4. Comente a perspectiva enunciativa crítica à violência tanto em Um copo de


cólera  quanto em "Marido", de Lídia Jorge. 

Em ambos os textos percebe-se o tom de denúncia às relações abusivas e à


violência contra a mulher, porém através de estratégias diferentes. No caso de Um copo
de cólera, a denúncia se estabelece a partir do profundo desprezo que o personagem
principal parece sentir pela mulher, seja através dos adjetivos no diminutivo, das
palavras desmoralizantes ou dos xingamentos desvelados que alcançam a violência
física, ou mesmo na manipulação explícita com a qual envolve a parceira. Aqui o
homem utiliza a força verbal, física e sexual para manter a mulher sob o julgo de seus
caprichos ao mesmo tempo em que supostamente e ambiguamente se entrega aos
cuidados da parceira. Isso fica explícito no trecho que descreve o banho do casal: “e eu
ali, todo quieto e largado aos seus cuidados, eu sequer mexia um dedo pra que ela
cumprisse sozinha esse trabalho”. Durante essa parte, em específico, o narrador se
entrega aos cuidados da namorada, que ao final da novela, confirma a relação de
interdependência viciosa que mantém:
“não era a primeira vez que ele fingia esse sono de menino, e nem seria a primeira vez
que me prestaria aos seus caprichos, pois fui tomada de repente por uma virulenta
vertigem de ternura, tão súbita e insuspeitada, que eu mal continha o ímpeto de me abrir
inteira e prematura pra receber de volta aquele enorme feto.”

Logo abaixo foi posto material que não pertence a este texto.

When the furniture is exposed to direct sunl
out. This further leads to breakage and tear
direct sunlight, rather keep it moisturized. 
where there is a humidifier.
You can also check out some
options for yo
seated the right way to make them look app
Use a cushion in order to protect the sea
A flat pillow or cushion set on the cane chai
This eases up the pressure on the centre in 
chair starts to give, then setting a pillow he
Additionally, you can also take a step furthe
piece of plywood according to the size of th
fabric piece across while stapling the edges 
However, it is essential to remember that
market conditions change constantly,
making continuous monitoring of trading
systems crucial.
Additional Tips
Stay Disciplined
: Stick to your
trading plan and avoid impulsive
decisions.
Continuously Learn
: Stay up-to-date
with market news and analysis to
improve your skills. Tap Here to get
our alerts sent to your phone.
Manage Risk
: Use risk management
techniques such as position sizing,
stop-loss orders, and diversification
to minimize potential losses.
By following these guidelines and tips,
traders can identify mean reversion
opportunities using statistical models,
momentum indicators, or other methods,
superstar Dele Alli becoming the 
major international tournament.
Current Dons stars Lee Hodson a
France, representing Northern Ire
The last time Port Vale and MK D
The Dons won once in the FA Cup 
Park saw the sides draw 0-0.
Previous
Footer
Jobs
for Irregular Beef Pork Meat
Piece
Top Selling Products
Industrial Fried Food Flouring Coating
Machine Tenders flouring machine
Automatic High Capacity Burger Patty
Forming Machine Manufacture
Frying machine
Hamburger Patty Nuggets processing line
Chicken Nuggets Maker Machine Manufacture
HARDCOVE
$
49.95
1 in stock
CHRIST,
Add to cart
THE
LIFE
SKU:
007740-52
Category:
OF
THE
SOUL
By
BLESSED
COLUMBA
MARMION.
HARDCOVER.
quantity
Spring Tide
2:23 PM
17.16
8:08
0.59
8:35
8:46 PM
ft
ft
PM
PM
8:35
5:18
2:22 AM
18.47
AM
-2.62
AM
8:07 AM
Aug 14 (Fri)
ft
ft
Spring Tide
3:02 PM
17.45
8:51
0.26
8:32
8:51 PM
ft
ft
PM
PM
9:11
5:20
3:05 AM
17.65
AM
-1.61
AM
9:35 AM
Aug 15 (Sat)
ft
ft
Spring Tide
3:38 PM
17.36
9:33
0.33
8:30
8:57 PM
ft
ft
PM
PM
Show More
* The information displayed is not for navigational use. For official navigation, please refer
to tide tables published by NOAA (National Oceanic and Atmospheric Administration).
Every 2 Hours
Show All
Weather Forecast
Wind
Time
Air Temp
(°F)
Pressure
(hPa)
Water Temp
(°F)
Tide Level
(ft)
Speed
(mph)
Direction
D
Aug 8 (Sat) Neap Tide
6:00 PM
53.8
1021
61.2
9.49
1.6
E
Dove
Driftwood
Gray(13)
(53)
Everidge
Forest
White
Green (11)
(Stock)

As falas dos personagens funcionam bem para denunciar as mazelas do


relacionamento, a violência, a submissão da mulher e a sua incapacidade de se
desvincular da situação. A esgrima verbal que se estabelece na parte “O esporro” nos
permite entrever que a personagem ainda tenta articular sua defesa e afronta contra o
namorado, mas apontada pelo narrador como populista e defensora de posições políticas
equivocadas e apesar de tudo vê-se rendida ante ao erotismo vicioso do homem.
No texto, ambos os personagens da relação não são nomeados, senão por aqueles
impropérios que atribuem entre si. No conto de Lídia Jorge, o “Marido” também
permanece não nomeado, o que confere aos personagens certa generalização. No caso
deste conto, apenas Lúcia é descrita e seu nome é altamente simbólico para os eventos
da narrativa. A crítica presente no conto “O Marido” é direcionada à submissão da
mulher e a sua alienação perante a situação. Assim como a personagem de Um copo de
cólera, Lúcia possui um cuidado maternal com seu marido, “ela é que o vestia, ela é que
determinava a comida, ela é que o mandava ver os pombos”, indicando a codependência
a que se submetem perante a mulher, simultânea e paradoxalmente vista como mãe e
esposa.
No caso de Lúcia, entretanto, a alienação possui suas origens na crença religiosa,
que lhe compele a um estado de profunda submissão ao marido e a incapacidade de
romper os laços matrimoniais acreditando na santidade do sacramento. O prédio, lugar
em que trabalha e mora simultaneamente, é também uma metáfora para a prisão
ideológica em que vive e a personagem não vê possibilidades de se desatar do
matrimônio. O narrador confirma que “a porteira sabe, nunca dará um passo para se
separar do marido. Pensando nisso chega a sentir um sentimento anticristão”. Nesse
caso, porém, a decisão de permanecer ainda mais submissa custa-lhe a vida, acesa em
chamas como a vela de devoção que era seu porto seguro, de forma que seu sacrifício
permaneça como um alerta para todas as “Lúcias”.